Stanley and Small Small Tome fell instantly and deeply asleep. Tassels and I chatted quietly about the coming day and smoked one of his head-numbing cigarettes, cut from his stick of gooey black tobacco and rolled in a bit of exercise-book paper, which he had somehow preserved from our drenching. Gazing out across the Pacific, the ticking in my head slowed. I had been wrong. There was no need to be in a rush – ever.
As the last embers of the fire blacked out one by one, I lay down, tucking my life jacket behind my head, and closed my eyes.
Ten minutes later in they came, low over the water, hundreds of them, wave after wave, all coming directly for me, their high-pitched whine a forewarning of the impending attack – mosquitoes like MIG fighters. Their meat-seeking equipment was finely tuned and, unerringly, they found their target.
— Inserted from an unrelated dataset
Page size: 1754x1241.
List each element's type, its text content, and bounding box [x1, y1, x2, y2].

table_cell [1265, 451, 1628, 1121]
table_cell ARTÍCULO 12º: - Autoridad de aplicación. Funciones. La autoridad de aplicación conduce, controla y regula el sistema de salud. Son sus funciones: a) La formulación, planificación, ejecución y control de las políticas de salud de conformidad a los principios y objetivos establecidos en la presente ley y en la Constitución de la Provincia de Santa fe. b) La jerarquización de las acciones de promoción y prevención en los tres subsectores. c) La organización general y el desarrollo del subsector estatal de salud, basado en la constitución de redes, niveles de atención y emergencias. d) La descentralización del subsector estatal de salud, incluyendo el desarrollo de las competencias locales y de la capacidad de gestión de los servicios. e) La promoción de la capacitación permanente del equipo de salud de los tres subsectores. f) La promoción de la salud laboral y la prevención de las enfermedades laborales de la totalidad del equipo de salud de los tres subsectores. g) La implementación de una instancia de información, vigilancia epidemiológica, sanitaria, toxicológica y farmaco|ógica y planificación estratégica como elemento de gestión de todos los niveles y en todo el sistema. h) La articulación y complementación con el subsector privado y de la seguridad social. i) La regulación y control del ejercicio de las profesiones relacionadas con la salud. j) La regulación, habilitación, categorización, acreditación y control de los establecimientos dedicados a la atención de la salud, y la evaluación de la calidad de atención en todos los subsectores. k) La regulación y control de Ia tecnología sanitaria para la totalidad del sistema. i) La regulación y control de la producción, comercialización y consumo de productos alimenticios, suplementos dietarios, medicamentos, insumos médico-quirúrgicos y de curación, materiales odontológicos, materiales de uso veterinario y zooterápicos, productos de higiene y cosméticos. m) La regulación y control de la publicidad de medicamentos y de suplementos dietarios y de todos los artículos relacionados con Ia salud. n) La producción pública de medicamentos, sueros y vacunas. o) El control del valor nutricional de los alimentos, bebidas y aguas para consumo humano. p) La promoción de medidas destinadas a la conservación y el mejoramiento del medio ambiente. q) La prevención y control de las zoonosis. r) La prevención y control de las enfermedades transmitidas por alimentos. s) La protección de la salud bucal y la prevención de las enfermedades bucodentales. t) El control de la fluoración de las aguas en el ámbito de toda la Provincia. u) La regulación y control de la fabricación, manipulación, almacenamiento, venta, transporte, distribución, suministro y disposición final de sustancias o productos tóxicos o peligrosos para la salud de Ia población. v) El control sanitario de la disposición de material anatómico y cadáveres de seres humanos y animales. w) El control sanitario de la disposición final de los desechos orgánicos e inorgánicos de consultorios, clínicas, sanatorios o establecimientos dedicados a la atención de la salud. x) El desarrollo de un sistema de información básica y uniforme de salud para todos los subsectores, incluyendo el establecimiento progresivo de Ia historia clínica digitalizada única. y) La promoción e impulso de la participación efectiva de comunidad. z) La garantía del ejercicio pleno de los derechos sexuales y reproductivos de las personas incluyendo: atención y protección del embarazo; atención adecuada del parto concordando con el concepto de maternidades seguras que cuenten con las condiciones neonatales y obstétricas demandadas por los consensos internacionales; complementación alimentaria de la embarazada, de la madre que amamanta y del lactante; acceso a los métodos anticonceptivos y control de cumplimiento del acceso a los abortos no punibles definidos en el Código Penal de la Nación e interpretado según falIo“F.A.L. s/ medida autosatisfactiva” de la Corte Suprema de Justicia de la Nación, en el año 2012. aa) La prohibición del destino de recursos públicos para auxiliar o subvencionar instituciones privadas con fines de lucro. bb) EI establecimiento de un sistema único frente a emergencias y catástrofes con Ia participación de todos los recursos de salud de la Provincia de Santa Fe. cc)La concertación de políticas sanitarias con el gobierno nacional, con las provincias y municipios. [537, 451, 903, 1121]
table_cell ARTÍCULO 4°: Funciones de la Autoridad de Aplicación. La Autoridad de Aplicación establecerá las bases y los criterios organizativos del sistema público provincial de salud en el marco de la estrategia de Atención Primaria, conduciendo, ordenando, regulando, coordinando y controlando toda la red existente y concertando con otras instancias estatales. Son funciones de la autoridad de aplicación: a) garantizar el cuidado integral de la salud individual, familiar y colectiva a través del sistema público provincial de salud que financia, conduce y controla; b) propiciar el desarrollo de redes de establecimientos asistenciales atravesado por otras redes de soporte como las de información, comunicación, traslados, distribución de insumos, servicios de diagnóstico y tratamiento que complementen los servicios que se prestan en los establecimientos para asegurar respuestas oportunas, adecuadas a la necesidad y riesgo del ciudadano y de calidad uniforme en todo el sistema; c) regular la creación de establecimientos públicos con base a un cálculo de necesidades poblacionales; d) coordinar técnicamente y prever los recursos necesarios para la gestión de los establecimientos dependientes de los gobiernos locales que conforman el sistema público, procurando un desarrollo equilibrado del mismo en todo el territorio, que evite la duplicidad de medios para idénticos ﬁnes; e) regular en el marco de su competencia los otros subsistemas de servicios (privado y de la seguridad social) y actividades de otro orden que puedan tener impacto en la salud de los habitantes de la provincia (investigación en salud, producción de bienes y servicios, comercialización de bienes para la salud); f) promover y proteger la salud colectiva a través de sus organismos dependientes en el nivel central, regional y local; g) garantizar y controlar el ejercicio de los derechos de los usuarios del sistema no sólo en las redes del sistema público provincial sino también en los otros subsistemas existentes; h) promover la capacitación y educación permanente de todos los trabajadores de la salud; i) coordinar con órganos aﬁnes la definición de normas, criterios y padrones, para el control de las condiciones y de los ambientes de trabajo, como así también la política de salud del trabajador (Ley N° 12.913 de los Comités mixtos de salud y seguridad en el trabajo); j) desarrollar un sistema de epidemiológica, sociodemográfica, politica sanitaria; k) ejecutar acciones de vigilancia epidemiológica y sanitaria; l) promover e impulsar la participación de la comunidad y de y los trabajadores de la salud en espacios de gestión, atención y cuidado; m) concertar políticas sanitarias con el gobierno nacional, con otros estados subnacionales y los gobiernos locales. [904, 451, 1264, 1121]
With a degree of satisfaction I splatted the first one that buried its hooter into my leg. In the moonlight I could see the dark stain of blood – mine most probably – but soon the onslaught was too great. Their presence at night was nothing new but without the bomb-shelter protection of my net I was at their mercy. Abandoning as impractical a passing thought that I might, as this was an emergency, inflate my buoyancy aid and spend the night bobbing in the protection of the sea, I decided that there was nothing for it but to cover as much bare flesh as possible with the few articles of clothing I had brought with me. It seemed to me deeply unfair as I stumbled around in the dark – morally wrong in fact – that this blitzkrieg was concentrated entirely on me. My companions slept on miraculously unscathed.
Anyway, with a spare pair of shorts on my head and my legs and arms wrapped in my plastic anorak I tried to get some sleep. As I drifted off, I smiled contentedly. All the curious jigsaw pieces that had brought me to where I was lying now were starting to fall into place; all those pieces of sterile information I had been given before I left were developing resonance and hue as the full picture assembled.
I remembered the inconclusive meeting that I’d had with Charles and Juliet prior to my departure. Then I had had no idea what I would do to fulfil the Commander’s intentions but now, of course, I had an excellent plan and tomorrow we were going to take the first step towards putting it into action. I felt a tingle of excitement and a painful sting on the top edge of my right ear. I readjusted my shorts.